According to an in vitro study, treating leukemic B- and T-cells with Ligand's bexarotene (Targretin) made the cancerous cells more susceptible to killing by denileukin diftitox (ONTAK).
"This study demonstrates that bexarotene and other RXR modulators 'upregulate,' or make more plentiful, high-affinity interleukin-2 (IL-2) receptor expression on leukemic B- and T-cells, thus making them more susceptible to killing by denileukin diftitox," said co-author Francine Foss, associate professor of medicine and director of the lymphoma program at the Tufts New England Medical Center in Boston. "These results suggest that the clinical efficacy of ONTAK may be enhanced by adding Targretin to therapy, and Phase I/II trials to further elucidate this concept are underway."
IL-2 receptors are commonly expressed on the surface of cancerous cells. The receptor consists of three sub-units: p55 (also called IL-2R alpha or CD25), p75 (IL-2R beta/CD122) and p64 (IL-2R gamma/CD132). "High affinity" receptors are composed of all three sub-units. Previous in vitro studies have demonstrated that treatment with ONTAK, a genetically engineered fusion protein, is most efficient in leukemia and lymphoma cells expressing the high-affinity IL-2 receptor.

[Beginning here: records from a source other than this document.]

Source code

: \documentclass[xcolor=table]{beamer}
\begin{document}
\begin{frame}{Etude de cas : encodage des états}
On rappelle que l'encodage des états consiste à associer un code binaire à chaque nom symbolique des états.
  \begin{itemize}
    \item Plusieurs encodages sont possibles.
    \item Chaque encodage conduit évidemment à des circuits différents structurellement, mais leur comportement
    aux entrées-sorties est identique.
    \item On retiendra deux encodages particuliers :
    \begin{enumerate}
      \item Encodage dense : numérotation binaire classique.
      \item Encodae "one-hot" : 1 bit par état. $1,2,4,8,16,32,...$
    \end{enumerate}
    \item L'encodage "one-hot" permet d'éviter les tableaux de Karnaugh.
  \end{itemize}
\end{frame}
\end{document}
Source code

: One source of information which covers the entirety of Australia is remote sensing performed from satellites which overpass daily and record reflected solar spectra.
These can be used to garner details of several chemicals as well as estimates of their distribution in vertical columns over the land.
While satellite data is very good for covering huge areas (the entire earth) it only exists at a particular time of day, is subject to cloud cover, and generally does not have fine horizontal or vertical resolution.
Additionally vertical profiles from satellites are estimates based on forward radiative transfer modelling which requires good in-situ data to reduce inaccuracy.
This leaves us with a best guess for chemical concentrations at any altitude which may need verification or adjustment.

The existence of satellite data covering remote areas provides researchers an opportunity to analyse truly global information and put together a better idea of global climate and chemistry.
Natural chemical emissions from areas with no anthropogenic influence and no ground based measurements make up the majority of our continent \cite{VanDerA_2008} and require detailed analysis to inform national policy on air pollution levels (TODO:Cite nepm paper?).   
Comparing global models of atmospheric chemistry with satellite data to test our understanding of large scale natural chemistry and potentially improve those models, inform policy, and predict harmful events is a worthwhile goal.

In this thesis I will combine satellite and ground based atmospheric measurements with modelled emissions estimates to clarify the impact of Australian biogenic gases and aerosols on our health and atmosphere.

Targretin and other RXR modulators modulate immune response by binding to retinoid receptors within cells that play a role in regulating cell differentiation, growth and apoptosis. Targretin binds selectively to retinoid X receptors.
In the study, the researchers exposed B- and T-leukemia cell lines and fresh leukemia cells to two low concentrations of bexarotene and alitretinoin (Panretin) for 48 hours. Both bexarotene and alitretinoin up-regulated expression of p55 and p75 at least four-fold in T-cells and fresh leukemia cells. In B cells, bexarotene and alitretinoin increased expression of p75 but not p55.
The researchers then exposed the cells to denileukin diftitox, measuring protein synthesis inhibition and cell growth. Protein synthesis inhibition reflects the efficiency with which the diphtheria toxin portion of denileukin diftitox is internalized in cancerous cells. In T cells, protein synthesis was inhibited by 50-70% after exposure to bexarotene or alitretinoin. In B-cells, alitretinoin inhibited protein synthesis by 35%, compared to more than 50% with bexarotene. The researchers also measured cytotoxicity directly, and concluded that bexarotene enhanced the cytotoxicity of ONTAK more than alitretinoin did. Specifically, bexarotene increased the number of cells killed by ONTAK by between 23% and 48%.